Steve Masters
- Born: 6 December 1970 (age 55) Eastbourne, England
- Nationality: British (English)

Career history

Great Britain
- 1989–1991: Eastbourne Eagles
- 1992–1993, 1996–1999, 2004: Swindon Robins
- 1994–1995: Poole Pirates
- 1998: Isle of Wight Islanders
- 2000: King's Lynn Stars
- 2001: Newport Wasps
- 2002–2003: Trelawny Tigers
- 2004: Rye House Rockets
- 2005: Reading Racers
- 2005: Belle Vue Aces

Sweden
- 2002–2003: Bysarna

Team honours
- 1994: British league winner
- 2000, 2005: Knockout Cup

= Steve Masters (speedway rider) =

English speedway rider

Stevan Christopher E. Masters (born 6 December 1970) is a former motorcycle speedway rider from England.

== Career ==
Masters started racing in the British leagues in during the 1989 National League season, when riding for the Eastbourne Eagles. He spent three seasons with Eastbourne but only made a handful of appearances and failed to make any impression. He joined Swindon in 1991 and became a regular with the team in 1992.

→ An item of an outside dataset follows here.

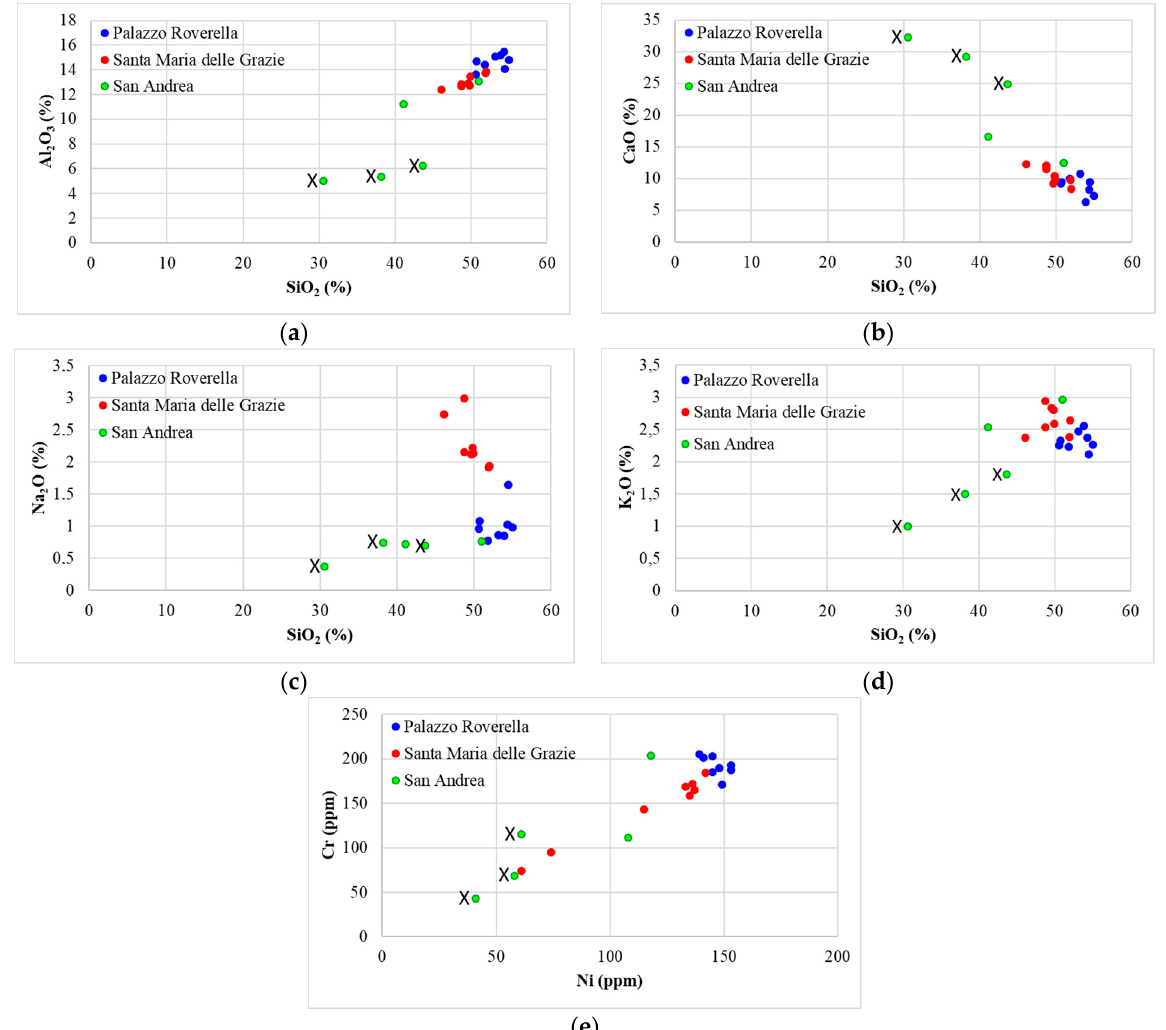
Figure 4. Binary diagrams on the XRF data of the samples collected in the three different sampling sites (blue = Palazzo Roverella; red = cloister of Santa Maria delle Grazie; green = bricks of the church of San Andrea; green and X = plaster of the church of San Andrea): ( a ) Al 2 O 3 -SiO 2 ; ( b ) CaO-SiO 2 ; ( c ) Na 2 O-SiO 2 ; ( d ) K 2 O-SiO 2 ; ( e ) Ni-Cr.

Masters experienced his first taste of success as a Poole rider during the 1994 British League season, where he helped the south coast team win the league title. He re-joined Swindon and doubled up for the Isle of Wight Islanders in 1998, where he arguably had his best personal season averaging 8.21. and represented them in the Premier League Riders Championship, held on 12 September at Owlerton Stadium.

From 2000 to 2005, Masters represented various clubs including King's Lynn Stars (where he won a Knockout Cup), Newport Wasps, Trelawny Tigers, Rye House Rockets, Reading Racers and Belle Vue Aces. In 2005, he won a second Knockout Cup with Belle Vue, during his final season of racing.